Our research activities receive another great achievement!
Our collaboration with Institut Pascal (Clermont Auvergne) is once more strengthened in the upcoming issue of “Microprocessors and Microsistems” published by Elsevier.
In Volume 77, September 2020, our contribution to “On building a CNN-based multi-view smart camera for real-time object detection” will be published.
Congrats to Jonathan and to our Kamel!
Here the abstract:
Multi-view image sensing is currently gaining momentum, fostered by new applications such as autonomous vehicles and self-propelled robots. In this paper, we prototype and evaluate a multi-view smart vision system for object recognition. The system exploits an optimized Multi-View Convolutional Neural Network (MVCNN) in which the processing is distributed among several sensors (heads) and a camera body. The main challenge for designing such a system comes from the computationally expensive workload of real-time MVCNNs which is difficult to support with embedded processing and high frame rates. This paper focuses on the decisions to be taken for distributing an MVCNN on the camera heads, each camera head embedding a Field-Programmable Gate Array (FPGA) for processing images on the stream. In particular, we show that the first layer of the AlexNet network can be processed at the nearest of the sensors, by performing a Direct Hardware Mapping (DHM) using a dataflow model of computation. The feature maps produced by the first layers are merged and processed by a camera central processing node that executes the remaining layers.

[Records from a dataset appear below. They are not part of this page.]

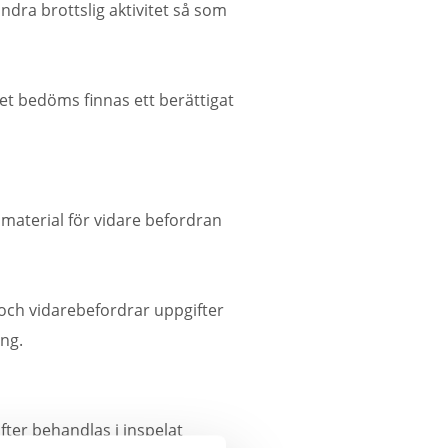
ndra brottslig aktivitet så som
t bedöms finnas ett berättigat
smaterial för vidare befordran
 och vidarebefordrar uppgifter
ng.
fter behandlas i inspelat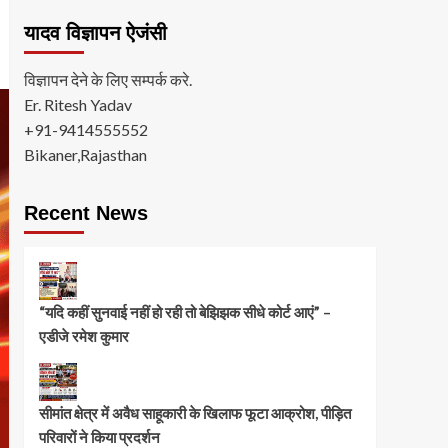
यादव विज्ञापन ऐजंसी
विज्ञापन देने के लिए सम्पर्क करे.
Er. Ritesh Yadav
+91-9414555552
Bikaner,Rajasthan
Recent News
“यदि कहीं सुनवाई नहीं हो रही तो बेझिझक सीधे कोर्ट आएं” –
एडीजे रमेश कुमार
सीमांत क्षेत्र में अवैध साहूकारी के खिलाफ फूटा आक्रोश, पीड़ित
परिवारों ने किया प्रदर्शन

The proposed system exploits state-of-the-art deep learning optimization methods, such as parameter removing and data quantization. We demonstrate that accuracy drops caused by these optimizations can be compensated by the multi-view nature of the captured information. Experimental results conducted with the AlexNet CNN show that the proposed partitioning and resulting optimizations can fit the first layer of the multi-view network in low-end FPGAs. Among all the tested configurations, we propose 2 setups with an equivalent accuracy compared to the original network on the ModelNet40 dataset. The first one is composed of 4 cameras based on a Cyclone III E120 FPGA to embed the least expensive version in terms of logic resources while the second version requires 2 cameras based on a Cyclone 10 GX220 FPGA. This distributed computing with workload reduction is demonstrated to be a practical solution when building a real-time multi-view smart camera processing several frames per second.